*課題*. クリスマスに料理をした話とイギリス料理についての文章を、最後の文のあとから書き継いでもらえますか？

*ページ抜粋*.
---

Tuesday, December 26, 2006

おいしいクリスマス

 早いもので、クリスマスの4連休も今日で終わりである。連日、お昼頃に起き、だらだらと本を読み、ちょっと散歩して、夜はDVDを見て2時過ぎに寝るという、のんびりとした日々だった。

 今年のクリスマス、私にとって画期的だったのは、4日続けて料理したことである。料理(だけでなく、家事一般)とはあまり縁のない私にとって、これは偉業である。

 イギリス料理がまずいのは有名である。外国人が集まると必ずと言っていいほど、イギリス料理がいかにまずいかという話になる。しかし実は、イギリス人の料理への関心はひじょうに高い。両方の手でも数えきれないほどのセレブ・シェフがいて、本屋には料理の本が山ほど並び、料理関係のテレビ番組も多い。「ちゃんとした味覚がないくせに、料理番組だけは山ほどあるのはおかしな話だ」と言ったのは、料理上手な知り合いのドイツ人だった。

 そんなイギリス人。それぞれお気に入りのシェフや料理評論家がいるようで、どこのキッチンにも、かならず数冊はレシピ本が並んでいる。私の知り合いのキッチンでよく見るのは、Nigel Slaterの「Real Fast Food」や「The 30-minute Cook」である。

---

*提供データ*.

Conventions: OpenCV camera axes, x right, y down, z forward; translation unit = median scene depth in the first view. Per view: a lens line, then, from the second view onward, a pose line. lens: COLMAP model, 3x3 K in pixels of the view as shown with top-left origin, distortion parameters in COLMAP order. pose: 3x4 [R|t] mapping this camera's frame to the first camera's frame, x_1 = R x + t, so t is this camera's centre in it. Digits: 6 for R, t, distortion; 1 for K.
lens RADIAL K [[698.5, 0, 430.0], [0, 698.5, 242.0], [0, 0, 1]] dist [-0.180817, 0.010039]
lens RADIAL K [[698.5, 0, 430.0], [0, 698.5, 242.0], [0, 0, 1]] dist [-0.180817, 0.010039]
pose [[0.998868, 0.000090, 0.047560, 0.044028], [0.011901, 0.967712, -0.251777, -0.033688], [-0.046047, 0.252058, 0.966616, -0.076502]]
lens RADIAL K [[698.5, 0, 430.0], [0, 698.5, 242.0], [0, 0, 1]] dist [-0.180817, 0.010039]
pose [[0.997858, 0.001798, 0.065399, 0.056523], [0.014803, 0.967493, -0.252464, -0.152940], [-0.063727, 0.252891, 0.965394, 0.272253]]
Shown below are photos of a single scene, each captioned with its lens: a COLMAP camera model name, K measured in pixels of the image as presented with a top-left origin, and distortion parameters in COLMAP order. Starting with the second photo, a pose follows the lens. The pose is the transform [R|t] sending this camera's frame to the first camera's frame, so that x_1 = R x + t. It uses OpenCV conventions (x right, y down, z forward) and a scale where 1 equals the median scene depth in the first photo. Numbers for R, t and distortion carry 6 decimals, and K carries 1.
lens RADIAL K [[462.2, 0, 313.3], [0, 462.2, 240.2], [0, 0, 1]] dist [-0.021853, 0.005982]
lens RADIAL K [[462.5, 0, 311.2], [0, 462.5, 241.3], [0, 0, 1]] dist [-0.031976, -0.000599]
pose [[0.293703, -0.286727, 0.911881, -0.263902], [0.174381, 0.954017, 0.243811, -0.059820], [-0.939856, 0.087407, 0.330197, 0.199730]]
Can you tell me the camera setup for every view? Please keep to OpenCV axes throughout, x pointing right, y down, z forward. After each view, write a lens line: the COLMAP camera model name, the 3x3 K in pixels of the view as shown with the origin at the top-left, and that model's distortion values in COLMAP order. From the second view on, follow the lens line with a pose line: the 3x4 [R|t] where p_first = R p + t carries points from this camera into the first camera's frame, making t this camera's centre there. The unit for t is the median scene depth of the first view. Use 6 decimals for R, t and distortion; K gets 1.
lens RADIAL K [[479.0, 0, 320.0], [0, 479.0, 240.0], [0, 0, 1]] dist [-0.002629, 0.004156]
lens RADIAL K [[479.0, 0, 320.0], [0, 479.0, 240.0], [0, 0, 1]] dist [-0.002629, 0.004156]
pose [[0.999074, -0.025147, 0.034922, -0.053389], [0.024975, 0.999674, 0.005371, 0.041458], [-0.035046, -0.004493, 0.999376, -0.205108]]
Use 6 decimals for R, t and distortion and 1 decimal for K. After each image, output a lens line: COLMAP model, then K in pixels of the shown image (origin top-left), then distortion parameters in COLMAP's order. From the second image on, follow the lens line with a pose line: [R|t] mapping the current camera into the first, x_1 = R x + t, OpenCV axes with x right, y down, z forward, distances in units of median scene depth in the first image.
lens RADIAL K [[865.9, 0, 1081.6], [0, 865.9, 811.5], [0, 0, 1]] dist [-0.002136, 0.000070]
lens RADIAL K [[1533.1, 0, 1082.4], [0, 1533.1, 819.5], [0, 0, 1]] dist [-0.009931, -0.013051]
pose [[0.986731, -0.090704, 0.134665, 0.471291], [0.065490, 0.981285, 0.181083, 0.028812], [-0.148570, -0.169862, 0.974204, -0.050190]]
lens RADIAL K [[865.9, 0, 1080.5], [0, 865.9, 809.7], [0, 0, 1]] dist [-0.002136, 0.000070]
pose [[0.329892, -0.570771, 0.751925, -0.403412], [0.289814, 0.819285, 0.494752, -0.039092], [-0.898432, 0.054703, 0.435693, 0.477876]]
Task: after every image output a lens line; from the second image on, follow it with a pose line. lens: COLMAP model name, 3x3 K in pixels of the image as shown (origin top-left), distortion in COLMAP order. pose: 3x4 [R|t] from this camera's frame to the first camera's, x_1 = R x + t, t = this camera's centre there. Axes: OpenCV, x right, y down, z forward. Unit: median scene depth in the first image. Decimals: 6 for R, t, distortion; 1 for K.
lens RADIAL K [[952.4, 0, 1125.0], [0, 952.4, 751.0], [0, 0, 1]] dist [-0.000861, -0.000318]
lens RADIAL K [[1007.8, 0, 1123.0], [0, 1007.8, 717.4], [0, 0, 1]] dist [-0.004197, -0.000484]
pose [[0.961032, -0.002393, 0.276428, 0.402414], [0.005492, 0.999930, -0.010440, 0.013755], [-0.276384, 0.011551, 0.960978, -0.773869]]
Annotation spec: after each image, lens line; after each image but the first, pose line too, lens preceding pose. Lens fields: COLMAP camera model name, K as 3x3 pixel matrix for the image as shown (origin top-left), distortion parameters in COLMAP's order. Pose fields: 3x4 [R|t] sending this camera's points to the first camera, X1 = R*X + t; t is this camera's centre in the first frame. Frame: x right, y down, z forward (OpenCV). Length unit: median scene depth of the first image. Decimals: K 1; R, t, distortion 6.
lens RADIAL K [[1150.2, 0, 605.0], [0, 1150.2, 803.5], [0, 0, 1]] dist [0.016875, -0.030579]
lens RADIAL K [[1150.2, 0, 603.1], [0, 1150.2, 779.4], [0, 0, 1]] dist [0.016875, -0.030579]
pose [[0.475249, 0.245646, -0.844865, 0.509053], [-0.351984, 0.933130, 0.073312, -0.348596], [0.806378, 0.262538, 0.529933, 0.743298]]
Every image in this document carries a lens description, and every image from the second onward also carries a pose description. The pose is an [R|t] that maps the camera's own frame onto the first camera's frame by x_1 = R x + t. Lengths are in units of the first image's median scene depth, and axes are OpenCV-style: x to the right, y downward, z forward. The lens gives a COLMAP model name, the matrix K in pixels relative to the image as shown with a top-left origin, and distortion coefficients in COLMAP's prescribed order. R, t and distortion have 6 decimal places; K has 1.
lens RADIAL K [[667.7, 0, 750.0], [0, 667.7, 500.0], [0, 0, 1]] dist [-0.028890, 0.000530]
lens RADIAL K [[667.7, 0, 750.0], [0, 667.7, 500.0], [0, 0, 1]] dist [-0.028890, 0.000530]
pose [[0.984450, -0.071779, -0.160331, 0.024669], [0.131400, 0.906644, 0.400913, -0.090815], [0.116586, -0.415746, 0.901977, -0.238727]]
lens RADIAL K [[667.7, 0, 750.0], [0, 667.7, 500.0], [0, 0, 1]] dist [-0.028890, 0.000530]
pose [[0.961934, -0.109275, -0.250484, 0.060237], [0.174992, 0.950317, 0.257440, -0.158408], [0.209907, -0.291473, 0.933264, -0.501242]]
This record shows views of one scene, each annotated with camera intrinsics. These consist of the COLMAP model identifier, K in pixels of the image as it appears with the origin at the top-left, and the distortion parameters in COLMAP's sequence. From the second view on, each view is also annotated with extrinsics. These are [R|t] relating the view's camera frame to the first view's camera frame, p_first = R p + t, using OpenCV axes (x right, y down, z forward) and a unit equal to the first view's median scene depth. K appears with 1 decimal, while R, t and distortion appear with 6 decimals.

---

*回答*.
 Nigel Slaterは、セレブ・シェフではなくFood Writerで、Observer Magazineの料理コラムを10年以上も担当している。ベストセラーになった「Real Fast Food」や「The 30-minute Cook」には、簡単に短時間で作れるレシピが詰まっている。いわゆる「伝統的な」イギリス料理だけでなく、ハーブや香辛料を使った、地中海風、アラブ風、インド風のレシピもが多い。

 イギリス人よりさらに料理が下手で、手間をかけるのが嫌いな私は、まともなキッチンがついた今のフラットに引っ越したとき、さっそく、Nigel Slaterの本を3冊買った。(Real Fast FoodThe 30-minute CookThe Kitchen Diaries

 これが、なかなかよろしいのである。なにしろ、面倒な下ごしらえがいらない。手際が悪いので、全部が30分以内とはいかないものの、1時間はかからずに、ちゃんと食べられるものができる。

 引っ越して数ヶ月の間は、けっこうはまって、そこそこ自炊していた。そのうちに忙しさにかまけて、またもとの外食生活に逆戻りしてしまったが。

 そしてクリスマス休暇。ふと、4日ともちゃんと家で作ろうと思い立った。名付けて、「おいしいクリスマス・プロジェクト」。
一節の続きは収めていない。